===== Exercise materials =====

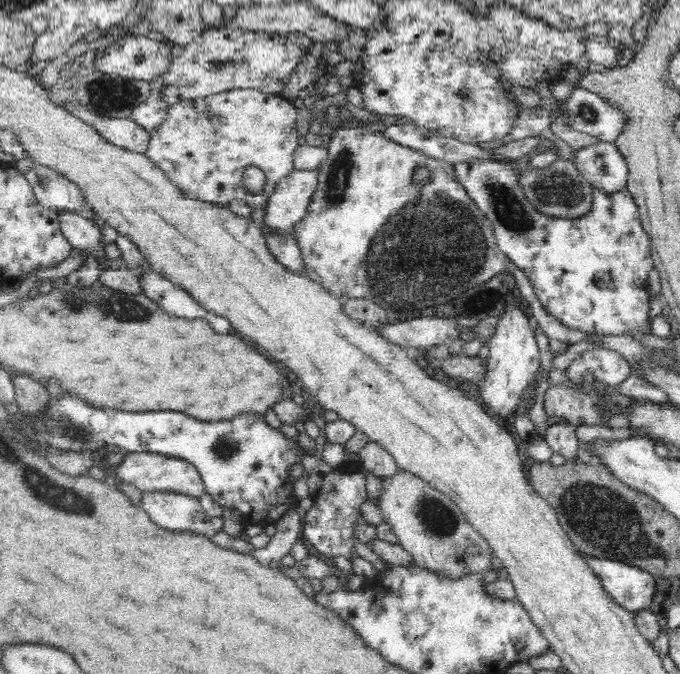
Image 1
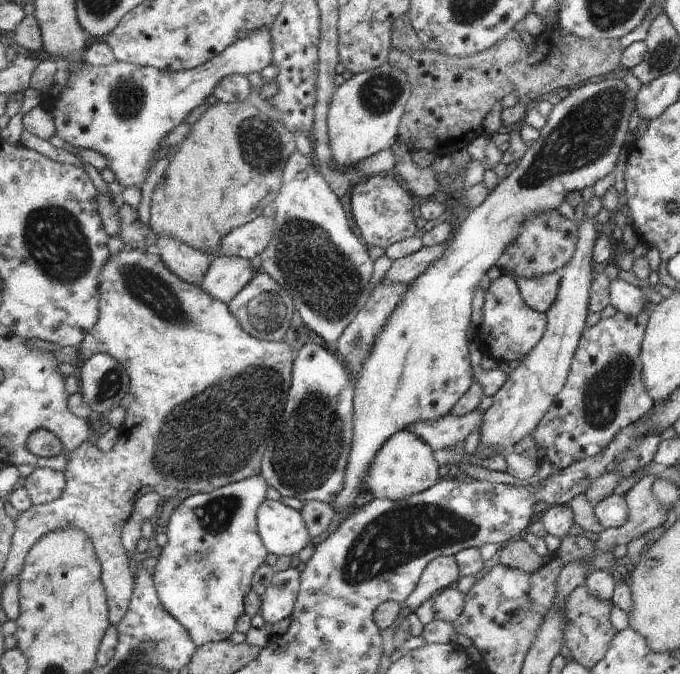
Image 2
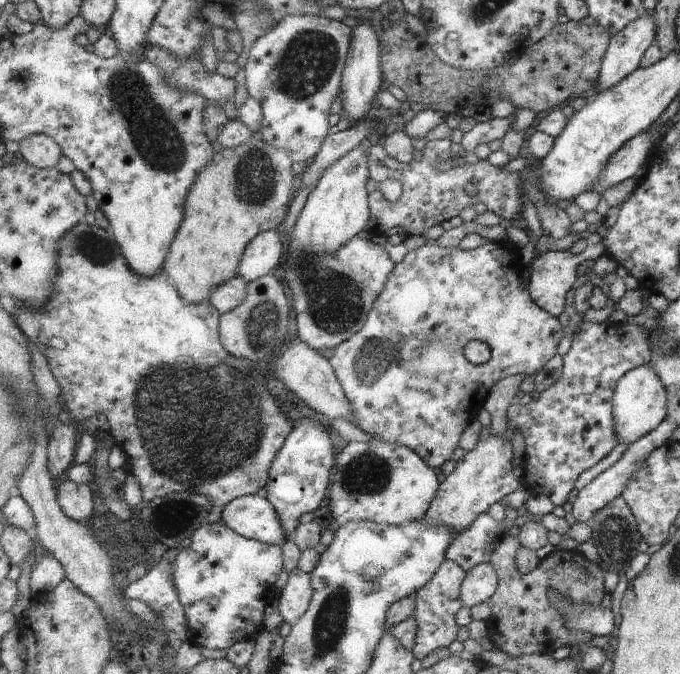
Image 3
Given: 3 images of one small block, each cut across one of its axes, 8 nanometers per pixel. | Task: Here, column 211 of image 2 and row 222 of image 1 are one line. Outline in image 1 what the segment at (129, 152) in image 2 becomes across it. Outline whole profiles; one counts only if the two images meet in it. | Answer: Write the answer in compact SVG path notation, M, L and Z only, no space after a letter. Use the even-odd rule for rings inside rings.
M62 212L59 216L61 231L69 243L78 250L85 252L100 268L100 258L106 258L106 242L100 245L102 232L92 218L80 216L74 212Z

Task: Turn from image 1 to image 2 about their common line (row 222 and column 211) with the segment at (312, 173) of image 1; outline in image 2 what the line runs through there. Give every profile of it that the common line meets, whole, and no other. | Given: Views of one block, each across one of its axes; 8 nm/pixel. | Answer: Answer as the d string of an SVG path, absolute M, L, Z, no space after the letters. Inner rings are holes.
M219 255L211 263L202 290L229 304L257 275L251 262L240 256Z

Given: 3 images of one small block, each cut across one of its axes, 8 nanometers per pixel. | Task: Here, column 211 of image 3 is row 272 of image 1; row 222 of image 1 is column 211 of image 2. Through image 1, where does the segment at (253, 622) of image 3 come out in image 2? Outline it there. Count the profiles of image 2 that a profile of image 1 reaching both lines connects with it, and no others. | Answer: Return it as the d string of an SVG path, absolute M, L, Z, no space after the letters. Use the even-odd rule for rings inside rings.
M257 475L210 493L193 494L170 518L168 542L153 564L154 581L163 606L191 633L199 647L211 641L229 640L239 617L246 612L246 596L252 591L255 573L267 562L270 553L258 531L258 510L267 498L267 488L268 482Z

=====

Task requirements
Reproduce the listing exactly, but keep its images out of the copy.

Written reply
Image 1
Image 2
Image 3
Given: 3 images of one small block, each cut across one of its axes, 8 nanometers per pixel. | Task: Here, column 211 of image 2 and row 222 of image 1 are one line. Outline in image 1 what the segment at (129, 152) in image 2 becomes across it. Outline whole profiles; one counts only if the two images meet in it. | Answer: Write the answer in compact SVG path notation, M, L and Z only, no space after a letter. Use the even-odd rule for rings inside rings.
M62 212L59 216L61 231L69 243L78 250L85 252L100 268L100 258L106 258L106 242L100 245L102 232L92 218L80 216L74 212Z

Task: Turn from image 1 to image 2 about their common line (row 222 and column 211) with the segment at (312, 173) of image 1; outline in image 2 what the line runs through there. Give every profile of it that the common line meets, whole, and no other. | Given: Views of one block, each across one of its axes; 8 nm/pixel. | Answer: Answer as the d string of an SVG path, absolute M, L, Z, no space after the letters. Inner rings are holes.
M219 255L211 263L202 290L229 304L257 275L251 262L240 256Z

Given: 3 images of one small block, each cut across one of its axes, 8 nanometers per pixel. | Task: Here, column 211 of image 3 is row 272 of image 1; row 222 of image 1 is column 211 of image 2. Through image 1, where does the segment at (253, 622) of image 3 come out in image 2? Outline it there. Count the profiles of image 2 that a profile of image 1 reaching both lines connects with it, and no others. | Answer: Return it as the d string of an SVG path, absolute M, L, Z, no space after the letters. Use the even-odd rule for rings inside rings.
M257 475L210 493L193 494L170 518L168 542L153 564L154 581L163 606L191 633L199 647L211 641L229 640L239 617L246 612L246 596L252 591L255 573L267 562L270 553L258 531L258 510L267 498L267 488L268 482Z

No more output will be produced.